Mitsubishi Electric Separates Simultaneous Speech of Multiple Unknown Speakers Recorded with One Microphone

Speech-separation technology achieved with proprietary "Deep Clustering" AI method

PDF Version (PDF:239.3KB)

TOKYO, May 24, 2017 - Mitsubishi Electric Corporation (TOKYO: 6503) announced today that it has created the world's first technology that separates, and then reconstructs with high quality, the simultaneous speech of multiple unknown speakers recorded with a single microphone in real time. In tests, the simultaneous speeches of two and three people were separated with up to 90 and 80 percent accuracy, respectively, which the company believes are world's firsts as of this announcement. The novel technology, which was realized with Mitsubishi Electric's proprietary "Deep Clustering" method based on artificial intelligence (AI), is expected to contribute to more intelligible voice communications and more accurate automatic speech recognition.
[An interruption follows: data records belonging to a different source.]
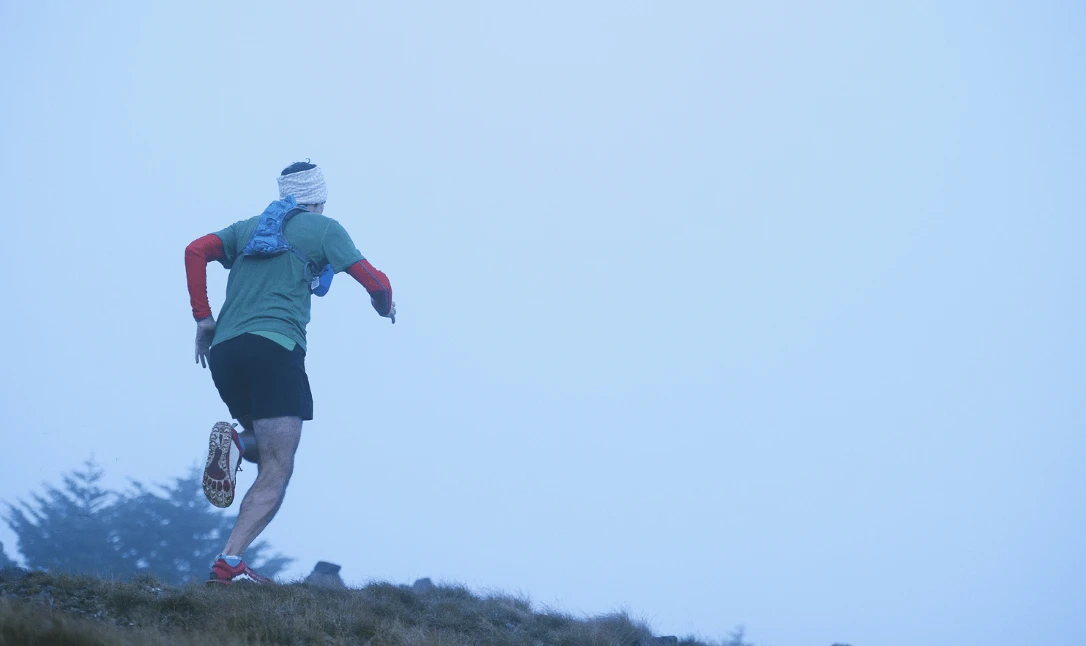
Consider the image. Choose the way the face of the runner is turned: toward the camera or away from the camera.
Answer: away from the camera

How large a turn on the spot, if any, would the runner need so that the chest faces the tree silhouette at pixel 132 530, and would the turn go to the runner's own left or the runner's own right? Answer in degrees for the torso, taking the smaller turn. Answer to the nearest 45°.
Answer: approximately 45° to the runner's own left

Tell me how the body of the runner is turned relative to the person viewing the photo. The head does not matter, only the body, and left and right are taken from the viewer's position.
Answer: facing away from the viewer and to the right of the viewer
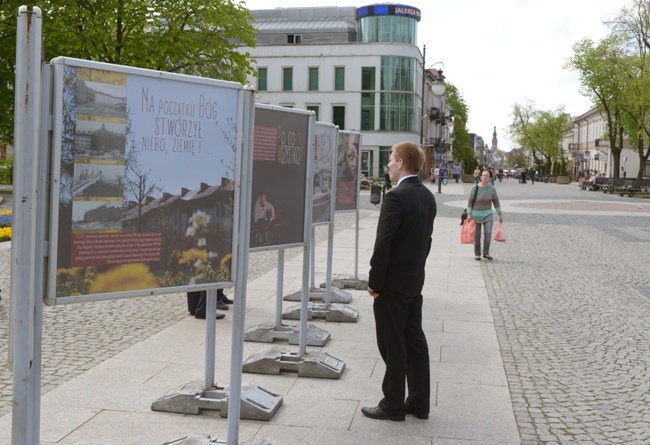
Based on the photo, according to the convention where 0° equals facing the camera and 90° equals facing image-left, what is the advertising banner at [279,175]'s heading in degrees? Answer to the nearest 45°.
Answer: approximately 315°

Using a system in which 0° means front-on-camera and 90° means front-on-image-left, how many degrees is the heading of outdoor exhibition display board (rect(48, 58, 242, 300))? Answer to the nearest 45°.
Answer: approximately 315°

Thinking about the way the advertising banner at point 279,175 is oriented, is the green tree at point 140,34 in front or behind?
behind

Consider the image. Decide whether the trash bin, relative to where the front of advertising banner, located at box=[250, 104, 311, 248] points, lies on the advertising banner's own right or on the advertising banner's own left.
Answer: on the advertising banner's own left

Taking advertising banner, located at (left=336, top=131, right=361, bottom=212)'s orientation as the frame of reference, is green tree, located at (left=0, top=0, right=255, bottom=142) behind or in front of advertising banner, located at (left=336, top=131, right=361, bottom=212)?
behind

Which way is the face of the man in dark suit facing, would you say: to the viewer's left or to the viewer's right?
to the viewer's left

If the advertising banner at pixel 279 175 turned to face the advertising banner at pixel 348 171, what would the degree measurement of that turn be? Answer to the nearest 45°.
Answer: approximately 135° to its left
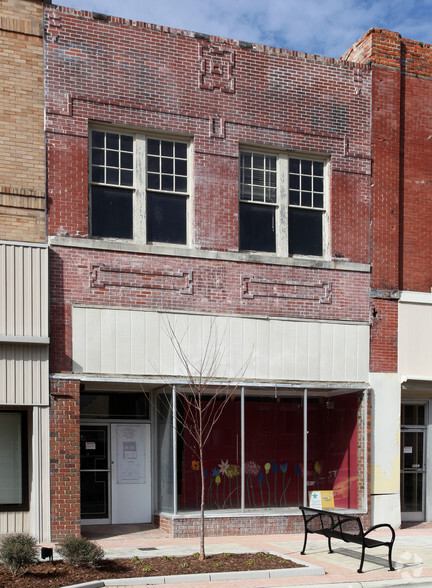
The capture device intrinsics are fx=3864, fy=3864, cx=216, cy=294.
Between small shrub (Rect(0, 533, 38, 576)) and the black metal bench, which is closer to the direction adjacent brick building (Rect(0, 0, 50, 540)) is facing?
the small shrub

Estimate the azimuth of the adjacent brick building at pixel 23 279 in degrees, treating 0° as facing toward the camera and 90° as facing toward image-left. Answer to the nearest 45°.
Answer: approximately 0°

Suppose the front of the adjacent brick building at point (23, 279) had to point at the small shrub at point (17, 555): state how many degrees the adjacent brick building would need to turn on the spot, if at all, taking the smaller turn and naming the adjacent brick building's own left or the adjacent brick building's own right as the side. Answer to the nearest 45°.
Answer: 0° — it already faces it

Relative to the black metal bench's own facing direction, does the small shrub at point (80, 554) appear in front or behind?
behind

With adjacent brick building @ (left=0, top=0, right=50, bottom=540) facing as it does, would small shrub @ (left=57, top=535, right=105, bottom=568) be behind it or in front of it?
in front

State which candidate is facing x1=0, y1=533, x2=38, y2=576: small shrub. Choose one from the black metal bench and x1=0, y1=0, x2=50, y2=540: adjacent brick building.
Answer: the adjacent brick building
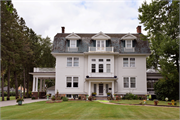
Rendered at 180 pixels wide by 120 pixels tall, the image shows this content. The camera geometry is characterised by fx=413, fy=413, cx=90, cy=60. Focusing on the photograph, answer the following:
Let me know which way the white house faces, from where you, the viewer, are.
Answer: facing the viewer

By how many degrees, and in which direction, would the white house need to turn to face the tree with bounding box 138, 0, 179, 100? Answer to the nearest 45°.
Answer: approximately 45° to its left
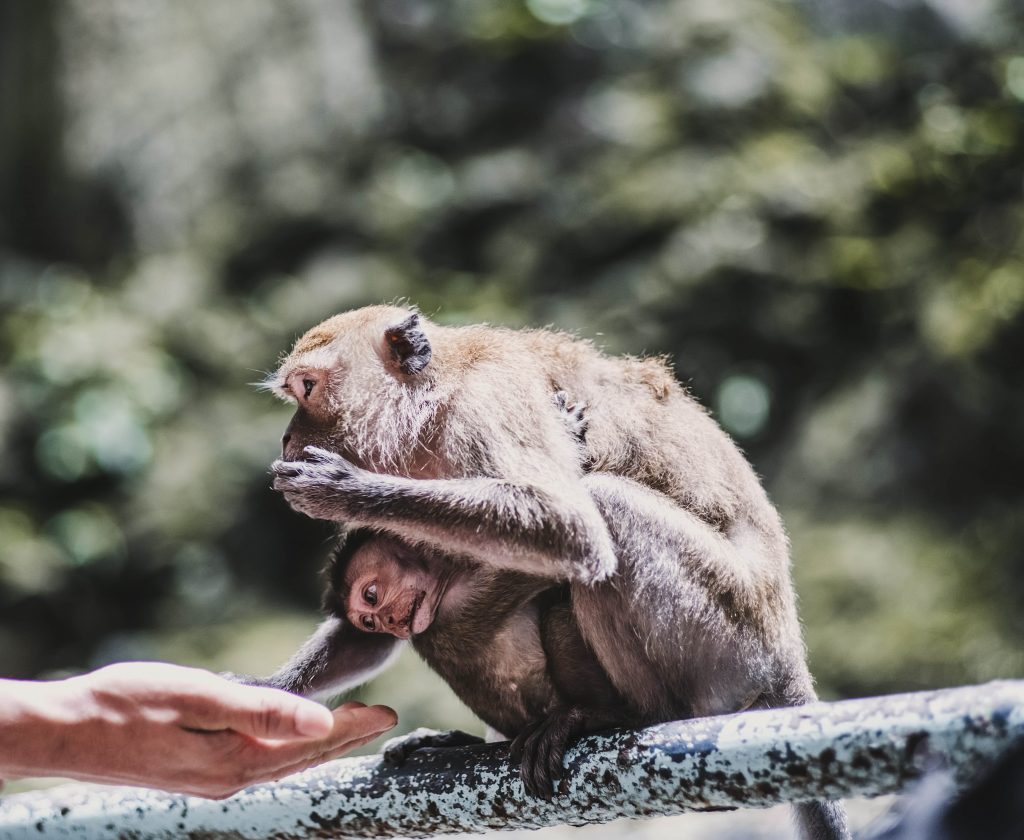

In the case of two simultaneous speakers, accuracy exceeded 90 percent, sufficient for commercial applications, compared with 51 percent accuracy using conventional technology. The new technology is able to discern between combinations of several spoken languages and gender. The above results are based on ideal recording conditions, including low ambient noise and speakers talking at roughly similar volume.
The Deep Clustering technology uses Mitsubishi Electric's proprietary deep-learning method to learn how to encode signal components of the original speech data of multiple people so that signal components belonging to each individual speaker can be easily distinguished by their encodings. To accomplish this, the encodings are optimized such that different signal components belonging to the same speaker have similar encodings, and those belonging to different speakers have dissimilar encodings. The learned encoding transformation is applied to the input speech, and the encodings of the signal components of each speaker are identified using a clustering algorithm, which processes data points into groups depending on their similarities. Each person's speech is then reconstructed by resynthesizing their separated speech components.

Accuracy in Separating Simultaneous Speech of Multiple Speakers*

  Two speakers (single microphone) Three speakers (single microphone)
New technology >90% (world's first) >80% (world's first)
Conventional technology 51%

*Based on ideal recording conditions

Note that the releases are accurate at the time of publication but may be subject to change without notice.